## Your instructions
Please copy the lines of the material from the line with "1 file changed, 1" to the line with "diff --git a/builder/sources.ml", both included, unchanged.

## Data shown
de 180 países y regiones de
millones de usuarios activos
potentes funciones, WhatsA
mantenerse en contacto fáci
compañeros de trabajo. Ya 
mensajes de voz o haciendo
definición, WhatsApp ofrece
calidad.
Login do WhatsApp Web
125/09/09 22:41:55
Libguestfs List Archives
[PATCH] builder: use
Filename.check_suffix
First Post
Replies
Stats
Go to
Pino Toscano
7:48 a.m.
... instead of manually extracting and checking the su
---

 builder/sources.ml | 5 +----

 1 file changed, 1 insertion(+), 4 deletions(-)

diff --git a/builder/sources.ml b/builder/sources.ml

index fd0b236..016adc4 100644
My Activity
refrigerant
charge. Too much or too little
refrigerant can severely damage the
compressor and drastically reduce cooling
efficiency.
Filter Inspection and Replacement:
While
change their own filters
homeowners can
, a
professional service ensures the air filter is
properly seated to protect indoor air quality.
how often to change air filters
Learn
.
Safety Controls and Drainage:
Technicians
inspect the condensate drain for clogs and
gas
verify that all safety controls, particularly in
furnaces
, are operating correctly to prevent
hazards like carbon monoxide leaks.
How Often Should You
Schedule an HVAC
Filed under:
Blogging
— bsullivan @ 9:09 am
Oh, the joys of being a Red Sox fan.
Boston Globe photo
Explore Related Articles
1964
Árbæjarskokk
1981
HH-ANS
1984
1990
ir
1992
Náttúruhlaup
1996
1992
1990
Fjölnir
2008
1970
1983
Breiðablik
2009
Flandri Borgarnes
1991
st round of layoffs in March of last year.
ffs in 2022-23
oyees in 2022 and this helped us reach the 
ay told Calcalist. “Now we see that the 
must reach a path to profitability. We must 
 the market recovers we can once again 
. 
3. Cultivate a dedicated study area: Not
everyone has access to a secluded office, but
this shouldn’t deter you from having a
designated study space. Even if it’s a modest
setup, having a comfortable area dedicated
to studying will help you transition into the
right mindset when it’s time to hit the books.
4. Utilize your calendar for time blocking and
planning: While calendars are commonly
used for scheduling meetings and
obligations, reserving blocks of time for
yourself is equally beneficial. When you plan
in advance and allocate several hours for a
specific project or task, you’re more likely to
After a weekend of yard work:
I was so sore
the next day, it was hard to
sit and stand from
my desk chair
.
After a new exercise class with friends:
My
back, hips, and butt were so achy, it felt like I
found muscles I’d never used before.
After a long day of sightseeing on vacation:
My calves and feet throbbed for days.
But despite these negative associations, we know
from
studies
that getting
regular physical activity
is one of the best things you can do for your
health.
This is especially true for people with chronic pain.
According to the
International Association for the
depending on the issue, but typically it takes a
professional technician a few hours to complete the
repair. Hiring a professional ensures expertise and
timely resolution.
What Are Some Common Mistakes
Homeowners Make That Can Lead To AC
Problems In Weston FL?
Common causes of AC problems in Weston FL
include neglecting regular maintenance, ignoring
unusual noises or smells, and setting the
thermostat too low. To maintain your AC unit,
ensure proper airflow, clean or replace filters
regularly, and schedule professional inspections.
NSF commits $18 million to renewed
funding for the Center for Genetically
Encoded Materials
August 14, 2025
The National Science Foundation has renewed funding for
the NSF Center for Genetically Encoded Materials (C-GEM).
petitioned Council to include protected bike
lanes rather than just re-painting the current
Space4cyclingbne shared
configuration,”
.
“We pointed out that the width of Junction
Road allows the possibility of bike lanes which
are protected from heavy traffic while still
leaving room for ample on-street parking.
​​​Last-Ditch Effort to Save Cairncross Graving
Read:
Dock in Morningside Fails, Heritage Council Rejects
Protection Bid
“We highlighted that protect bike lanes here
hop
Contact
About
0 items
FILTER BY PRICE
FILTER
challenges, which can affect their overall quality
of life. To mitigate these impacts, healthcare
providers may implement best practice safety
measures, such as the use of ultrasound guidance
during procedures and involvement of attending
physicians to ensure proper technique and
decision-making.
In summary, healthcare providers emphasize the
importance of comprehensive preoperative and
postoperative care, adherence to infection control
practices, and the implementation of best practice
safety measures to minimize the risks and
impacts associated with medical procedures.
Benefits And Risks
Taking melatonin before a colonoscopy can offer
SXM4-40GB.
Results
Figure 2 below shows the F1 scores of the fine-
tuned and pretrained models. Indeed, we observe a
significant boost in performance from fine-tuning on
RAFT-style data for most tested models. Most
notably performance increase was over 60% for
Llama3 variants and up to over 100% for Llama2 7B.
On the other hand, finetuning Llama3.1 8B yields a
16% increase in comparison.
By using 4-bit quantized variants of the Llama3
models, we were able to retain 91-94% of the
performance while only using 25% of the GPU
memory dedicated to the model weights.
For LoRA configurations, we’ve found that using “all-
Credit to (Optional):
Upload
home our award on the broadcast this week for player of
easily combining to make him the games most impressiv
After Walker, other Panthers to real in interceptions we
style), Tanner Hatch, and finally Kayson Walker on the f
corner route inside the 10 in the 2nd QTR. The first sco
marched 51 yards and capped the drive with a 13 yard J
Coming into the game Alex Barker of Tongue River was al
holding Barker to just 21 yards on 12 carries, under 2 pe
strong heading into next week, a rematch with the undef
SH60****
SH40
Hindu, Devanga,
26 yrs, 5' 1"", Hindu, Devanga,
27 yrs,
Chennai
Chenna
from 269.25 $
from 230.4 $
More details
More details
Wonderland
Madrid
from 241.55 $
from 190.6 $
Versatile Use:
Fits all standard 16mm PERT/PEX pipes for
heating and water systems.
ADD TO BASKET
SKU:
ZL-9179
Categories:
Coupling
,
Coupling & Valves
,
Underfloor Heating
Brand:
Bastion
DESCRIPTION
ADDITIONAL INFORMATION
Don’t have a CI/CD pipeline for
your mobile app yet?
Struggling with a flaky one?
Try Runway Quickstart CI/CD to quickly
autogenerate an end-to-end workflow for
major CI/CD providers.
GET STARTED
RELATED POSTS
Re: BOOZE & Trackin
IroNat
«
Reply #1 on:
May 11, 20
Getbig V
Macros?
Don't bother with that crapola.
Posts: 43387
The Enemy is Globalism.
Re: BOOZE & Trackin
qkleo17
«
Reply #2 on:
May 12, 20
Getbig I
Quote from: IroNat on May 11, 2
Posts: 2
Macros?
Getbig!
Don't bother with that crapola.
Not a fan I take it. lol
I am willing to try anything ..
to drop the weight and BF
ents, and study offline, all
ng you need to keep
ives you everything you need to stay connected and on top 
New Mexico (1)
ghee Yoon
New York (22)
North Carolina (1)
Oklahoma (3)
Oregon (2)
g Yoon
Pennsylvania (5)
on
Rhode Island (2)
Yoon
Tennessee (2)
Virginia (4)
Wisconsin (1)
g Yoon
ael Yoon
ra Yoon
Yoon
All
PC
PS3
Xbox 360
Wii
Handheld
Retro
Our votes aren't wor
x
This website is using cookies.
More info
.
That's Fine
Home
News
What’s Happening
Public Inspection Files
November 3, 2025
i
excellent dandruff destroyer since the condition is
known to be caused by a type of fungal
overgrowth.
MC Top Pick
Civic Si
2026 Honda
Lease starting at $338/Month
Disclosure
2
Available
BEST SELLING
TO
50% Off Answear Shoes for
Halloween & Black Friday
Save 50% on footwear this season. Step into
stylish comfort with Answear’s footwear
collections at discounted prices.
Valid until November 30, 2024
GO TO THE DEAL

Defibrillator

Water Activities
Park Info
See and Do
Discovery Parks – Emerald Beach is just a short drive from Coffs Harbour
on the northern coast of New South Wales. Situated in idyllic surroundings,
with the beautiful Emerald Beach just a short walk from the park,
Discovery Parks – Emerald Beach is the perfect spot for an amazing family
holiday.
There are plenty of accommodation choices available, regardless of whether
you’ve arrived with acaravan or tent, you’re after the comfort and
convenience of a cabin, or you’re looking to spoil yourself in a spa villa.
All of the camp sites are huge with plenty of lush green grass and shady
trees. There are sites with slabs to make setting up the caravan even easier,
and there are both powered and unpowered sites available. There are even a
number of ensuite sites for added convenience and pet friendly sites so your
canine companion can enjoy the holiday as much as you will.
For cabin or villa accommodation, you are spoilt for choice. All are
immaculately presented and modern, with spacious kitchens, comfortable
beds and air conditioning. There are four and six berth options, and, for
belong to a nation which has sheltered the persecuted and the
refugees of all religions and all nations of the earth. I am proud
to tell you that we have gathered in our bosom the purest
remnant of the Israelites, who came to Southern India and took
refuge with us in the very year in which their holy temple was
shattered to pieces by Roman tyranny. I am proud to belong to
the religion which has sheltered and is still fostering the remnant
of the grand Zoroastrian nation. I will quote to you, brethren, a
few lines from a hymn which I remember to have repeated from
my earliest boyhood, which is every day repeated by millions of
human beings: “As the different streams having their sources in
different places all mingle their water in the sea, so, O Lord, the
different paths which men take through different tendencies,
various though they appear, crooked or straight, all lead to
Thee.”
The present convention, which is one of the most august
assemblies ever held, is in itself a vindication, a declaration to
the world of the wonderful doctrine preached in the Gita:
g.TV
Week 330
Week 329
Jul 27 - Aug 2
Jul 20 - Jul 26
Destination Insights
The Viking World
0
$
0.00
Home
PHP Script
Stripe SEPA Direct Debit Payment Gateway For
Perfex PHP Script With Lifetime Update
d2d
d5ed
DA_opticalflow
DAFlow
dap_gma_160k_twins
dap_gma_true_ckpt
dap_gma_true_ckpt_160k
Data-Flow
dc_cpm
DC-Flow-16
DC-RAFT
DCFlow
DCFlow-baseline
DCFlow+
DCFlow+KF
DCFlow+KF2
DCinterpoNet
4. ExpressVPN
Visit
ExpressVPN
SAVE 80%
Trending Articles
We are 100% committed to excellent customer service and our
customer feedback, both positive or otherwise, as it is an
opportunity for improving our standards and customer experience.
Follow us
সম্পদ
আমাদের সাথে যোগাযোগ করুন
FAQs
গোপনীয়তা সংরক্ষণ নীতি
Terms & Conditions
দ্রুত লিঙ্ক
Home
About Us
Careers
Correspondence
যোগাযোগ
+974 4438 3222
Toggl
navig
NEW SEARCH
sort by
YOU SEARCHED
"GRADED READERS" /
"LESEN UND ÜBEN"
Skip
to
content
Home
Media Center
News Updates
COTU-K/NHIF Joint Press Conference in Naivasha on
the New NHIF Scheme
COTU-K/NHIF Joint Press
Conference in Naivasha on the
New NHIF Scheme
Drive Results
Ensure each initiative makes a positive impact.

## Answer area
 1 file changed, 1 insertion(+), 4 deletions(-)

diff --git a/builder/sources.ml b/builder/sources.ml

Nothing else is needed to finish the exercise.